Extracellular vesicle digital scoring assay for assessment of treatment responses in hepatocellular carcinoma patients

Chen Zhao  1   2   3 Yi-Te Lee  4 Andrew Melehy  5 Minhyung Kim  6 Jacqueline Ziqian Yang  1   2 Ceng Zhang  2 Jina Kim  6 Ryan Y Zhang  2 Junseok Lee  2 Hyoyong Kim  2 Yong Ju  2 Yuan-Jen Tsai  2   7 Xianghong Jasmine Zhou  1 Steven-Huy B Han  8 Saeed Sadeghi  8 Richard S Finn  8 Sammy Saab  8 David S Lu  9 Jason Chiang  9 Jae-Ho Park  4 Todd V Brennan  10   11 Steven A Wisel  10   11 Manaf Alsudaney  11 Alexander Kuo  4   11 Walid S Ayoub  4   11 Hyunseok Kim  4   11 Hirsh D Trivedi  4   11 Yun Wang  4   11 Aarshi Vipani  4   11 Irene K Kim  11 Tsuyoshi Todo  11 Justin A Steggerda  11 Georgios Voidonikolas  11 Kambiz Kosari  11 Nicholas N Nissen  11 Rola Saouaf  12 Amit G Singal  13 Myung Shin Sim  14 David A Elashoff  8 Sungyong You  15   16 Vatche G Agopian  17   18 Ju Dong Yang  19   20   21 Hsian-Rong Tseng  22   23 Yazhen Zhu  24   25   26
Affiliations

Extracellular vesicle digital scoring assay for assessment of treatment responses in hepatocellular carcinoma patients

Chen Zhao et al. J Exp Clin Cancer Res. .

Abstract

Background: There are no validated biomarkers for assessing hepatocellular carcinoma (HCC) treatment response (TR). Extracellular vesicles (EVs) are promising circulating biomarkers that may detect minimal residual disease in patients with treated HCC.

Raw data:
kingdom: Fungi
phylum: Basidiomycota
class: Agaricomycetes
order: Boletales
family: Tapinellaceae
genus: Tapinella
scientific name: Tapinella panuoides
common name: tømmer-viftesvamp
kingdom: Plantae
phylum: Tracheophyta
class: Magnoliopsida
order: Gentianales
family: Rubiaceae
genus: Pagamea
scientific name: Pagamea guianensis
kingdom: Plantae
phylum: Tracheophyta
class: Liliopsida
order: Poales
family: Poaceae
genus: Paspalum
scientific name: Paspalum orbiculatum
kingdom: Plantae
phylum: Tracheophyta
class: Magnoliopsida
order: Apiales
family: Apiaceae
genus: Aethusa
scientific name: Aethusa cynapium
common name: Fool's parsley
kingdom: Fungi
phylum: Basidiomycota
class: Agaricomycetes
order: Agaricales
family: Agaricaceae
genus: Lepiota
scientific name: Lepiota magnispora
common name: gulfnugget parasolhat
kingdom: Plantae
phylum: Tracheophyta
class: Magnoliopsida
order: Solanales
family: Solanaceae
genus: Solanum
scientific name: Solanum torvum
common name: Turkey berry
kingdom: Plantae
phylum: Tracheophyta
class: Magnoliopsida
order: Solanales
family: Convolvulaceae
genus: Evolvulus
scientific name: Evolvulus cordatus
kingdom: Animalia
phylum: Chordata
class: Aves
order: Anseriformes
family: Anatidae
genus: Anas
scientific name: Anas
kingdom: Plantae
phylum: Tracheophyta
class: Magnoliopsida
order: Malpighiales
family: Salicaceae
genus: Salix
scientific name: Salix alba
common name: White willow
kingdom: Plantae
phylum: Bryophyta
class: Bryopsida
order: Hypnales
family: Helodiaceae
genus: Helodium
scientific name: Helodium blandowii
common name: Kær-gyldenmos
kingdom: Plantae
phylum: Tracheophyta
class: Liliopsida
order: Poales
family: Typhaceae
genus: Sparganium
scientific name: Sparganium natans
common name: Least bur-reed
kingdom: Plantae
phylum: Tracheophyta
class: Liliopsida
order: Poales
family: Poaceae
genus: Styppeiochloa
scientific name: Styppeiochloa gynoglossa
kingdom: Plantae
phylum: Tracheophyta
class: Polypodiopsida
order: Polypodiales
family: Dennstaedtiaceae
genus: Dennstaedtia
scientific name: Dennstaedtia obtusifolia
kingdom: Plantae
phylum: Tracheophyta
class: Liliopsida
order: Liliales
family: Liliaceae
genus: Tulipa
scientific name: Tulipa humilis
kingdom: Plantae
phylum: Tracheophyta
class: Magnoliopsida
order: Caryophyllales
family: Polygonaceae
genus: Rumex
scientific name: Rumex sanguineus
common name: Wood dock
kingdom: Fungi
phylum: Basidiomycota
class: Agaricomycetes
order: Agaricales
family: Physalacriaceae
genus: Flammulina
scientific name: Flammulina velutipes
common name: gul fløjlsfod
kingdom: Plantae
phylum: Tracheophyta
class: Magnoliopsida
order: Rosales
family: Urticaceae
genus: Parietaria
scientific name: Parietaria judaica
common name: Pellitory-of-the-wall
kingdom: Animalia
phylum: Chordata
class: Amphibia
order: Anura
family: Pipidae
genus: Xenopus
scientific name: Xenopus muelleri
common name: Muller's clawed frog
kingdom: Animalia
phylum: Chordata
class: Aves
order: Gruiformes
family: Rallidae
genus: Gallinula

What to work on:
1. Decide whether each statement below agrees with the excerpt on the extracellular vesicle scoring assay for hepatocellular carcinoma. Answer yes or no for each, and quote the words of the excerpt that decide it.
(a) Validated biomarkers already exist for assessing hepatocellular carcinoma treatment response.
(b) Extracellular vesicles are described as circulating biomarkers.
(c) Extracellular vesicles may detect minimal residual disease in patients with treated hepatocellular carcinoma.
2. Carry on the abstract about the extracellular vesicle scoring assay for hepatocellular carcinoma, starting after its final sentence.

Answers in order:
1.
(a) No: "There are no validated biomarkers for assessing hepatocellular carcinoma (HCC) treatment response (TR)."
(b) Yes: "Extracellular vesicles (EVs) are promising circulating biomarkers"
(c) Yes: "that may detect minimal residual disease in patients with treated HCC."

2.
Methods: We developed the HCC EV TR Score using HCC EV Digital Scoring Assay involving click chemistry-mediated enrichment of HCC EVs, followed by absolute quantification of HCC EV-specific genes by RT-digital PCR. Six HCC EV-specific genes were selected and validated through i) a comprehensive data analysis pipeline with an unprecedentedly large collection of liver transcriptome datasets (n = 9,160), ii) RNAscope validation on HCC tissues (n = 6), and iii) a pilot study on early- or intermediate-stage HCC and liver cirrhosis patients (n = 70). The performance of HCC EV TR Score was assessed in a phase-2 retrospective case-control study (n = 100).

Results: HCC EV TR Scores, calculated from pre- and post-treatment plasma samples in the phase-2 case-control study, accurately differentiated post-treatment viable from nonviable HCC in the training (area under the ROC curve [AUROC] of 0.90, n = 49) and validation set (AUROC of 0.88, n = 51). At an optimal cutoff of 0.76 identified in the training set, HCC EV TR Score had high accuracy in detecting viable tumors (sensitivity: 76.5%, specificity: 88.2%) and found residual disease not initially observed on MRI in six patients with a median lead time of 63 days.

Conclusions: This EV-based digital scoring approach shows great promise to augment cross-sectional imaging for the assessment of HCC treatment response.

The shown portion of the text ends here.